The announcement marks a 180° shift in Kim's policy, which has so far been the nuclearization of North Korea. The state has now published a six-point list highlighting policy changes. It includes using nuclear weapons only as the last resort, discarding the nuclear-test site in northern area, promoting global nuclear disarmament, developing North Korea as a "strong socialist economy" and normalizing international relations.
Both the US and South Korea have welcomed the development, calling it a sure sign of progress and a great start to the upcoming talks. "North Korea has agreed to suspend all Nuclear Tests and close up a major test site. This is very good news for North Korea and the World - big progress! Look forward to our Summit," Trump tweeted on Saturday.
North Korea has agreed to suspend all Nuclear Tests and close up a major test site. This is very good news for North Korea and the World - big progress! Look forward to our Summit.— Donald J. Trump (@realDonaldTrump) April 20, 2018
The timing of this bold move is remarkable. It's carefully placed between Kim's historic meets with powerful world leaders. He is about to meet American President Donald Trump and South Korean President Moon Jae-in and has already met Chinese President Xi Jinping. Is the U-turn a result of Jinping's influence then? Analysts haven't ruled out the possibility.

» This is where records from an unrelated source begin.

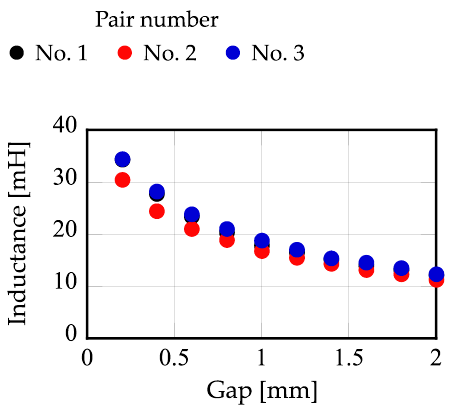
Figure 15. Estimated mutual inductance of electromagnet at various gaps.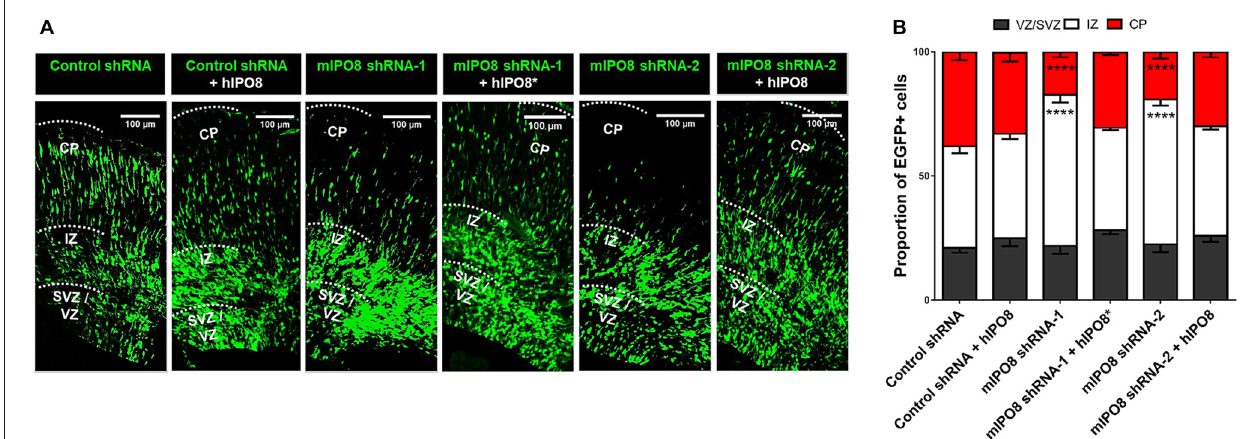
FIGURE 2 | Acute Ipo8 knockdown alters radial migration of projection neurons in the cerebral cortex. (A) Distribution of EGFP-positive cells 3 days after in utero electroporation (IUE) at E14.5. For knockdown experiments, only the plasmid co-expressing EGFP and either a control shRNA or an shRNA directed against mIPO8 (shRNA-1 and shRNA-2) was electroporated. For rescue experiments, a plasmid overexpressing a HA-tagged hIPO8 ∗ CDS along with the one producing mIPO8 shRNA-1, or one expressing HA-tagged hIPO8 CDS along with another producing mIPO8 shRNA-2 or control shRNA, were co-electroporated. (B) Proportion of EGFP cells in the different cortical regions. The control shRNA condition was taken as reference for statistical analysis. ∗∗∗∗ p < 0.0001. VZ/SVZ, ventricular/subventricular zone; IZ, intermediate zone; CP, cortical plate. Scale bar: 100 µ m.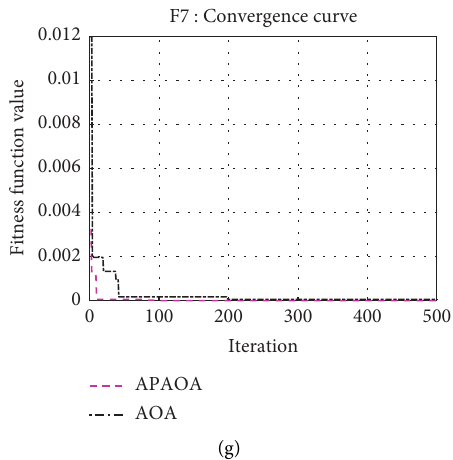
Figure 3: Comparison of convergence curves between APAOA and AOA in F1–F7.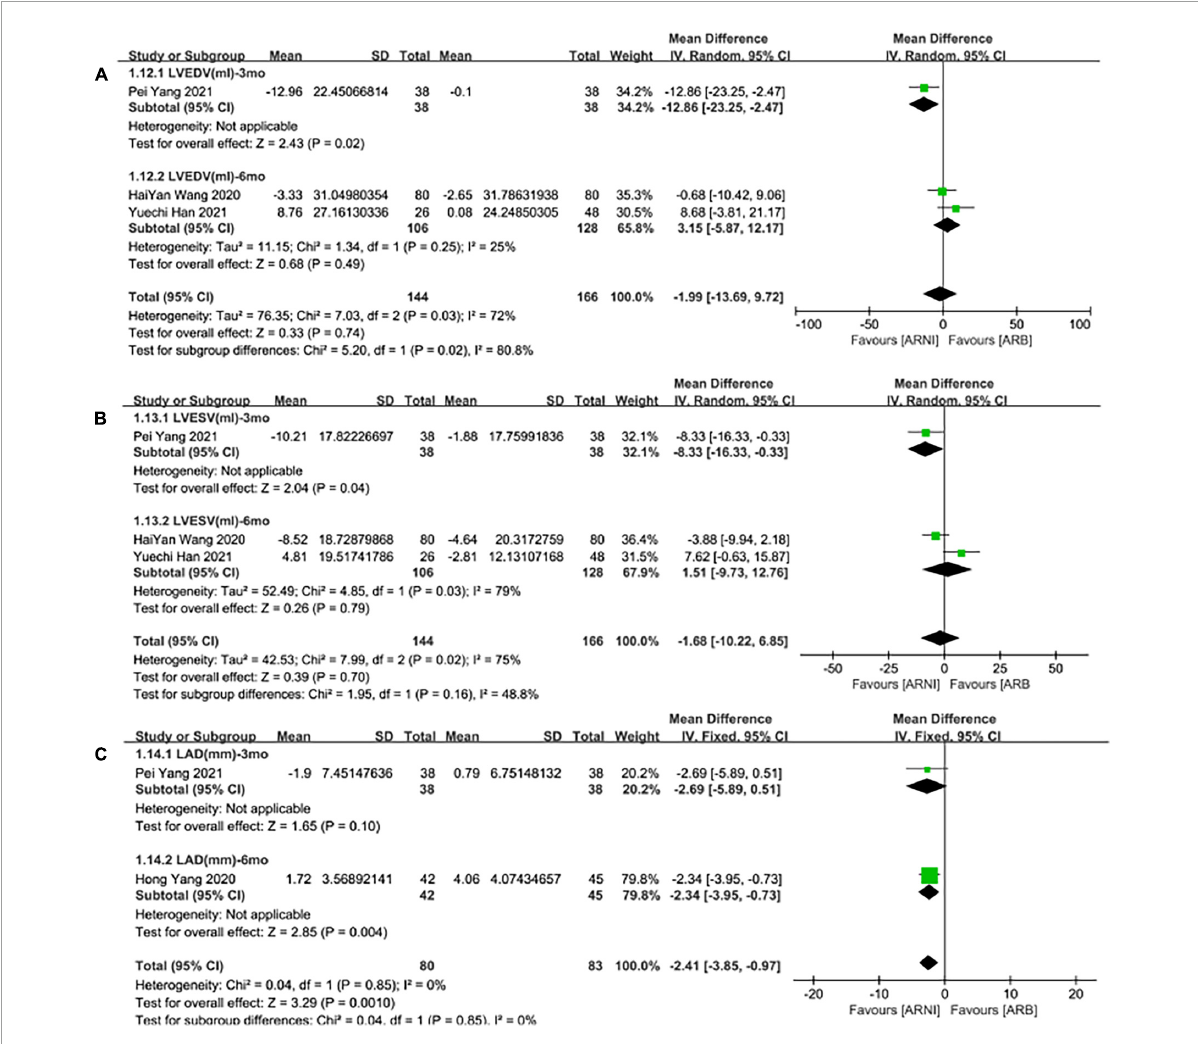
FIGURE8 Subgroup analysis of ARNI effects on CRR indices in contrast with ARBs according to follow-up periods (2). (A) Subgroup analysis on left ventricular end-diastolic volume, (B) subgroup analysis on left ventricular end-systolic volume, and (C) subgroup analysis on left atrial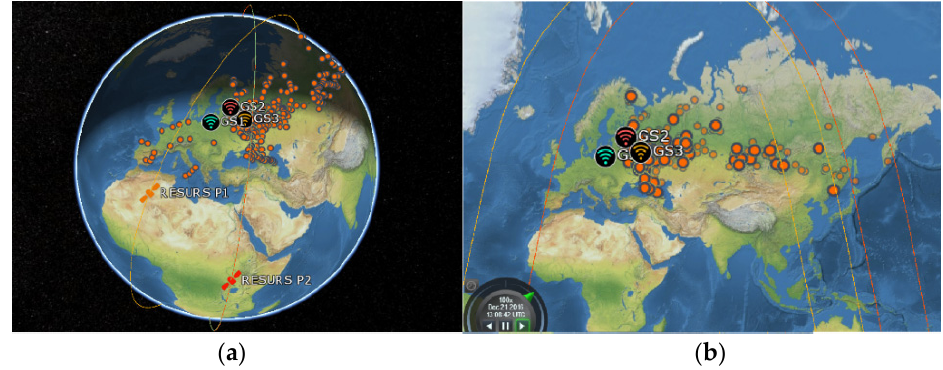
Figure 9. The number of orders for distant observation of Earth: ( a ) Geographical distribution of 3 satellites and 7 ground stations; ( b ) the initial set of orders for distant observation of Earth.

However, Pyongyang rarely does much for free. "The announcement is significant, but whether North Korea is truly serious remains to be seen," an ex-CIA North Korea analyst told CNN. "They'll be looking for something from us. It might be freeze-for-freeze deals or relief from economic sanctions. So, what are we going to give for this freezing of tests?" she asked, echoing the general skepticism.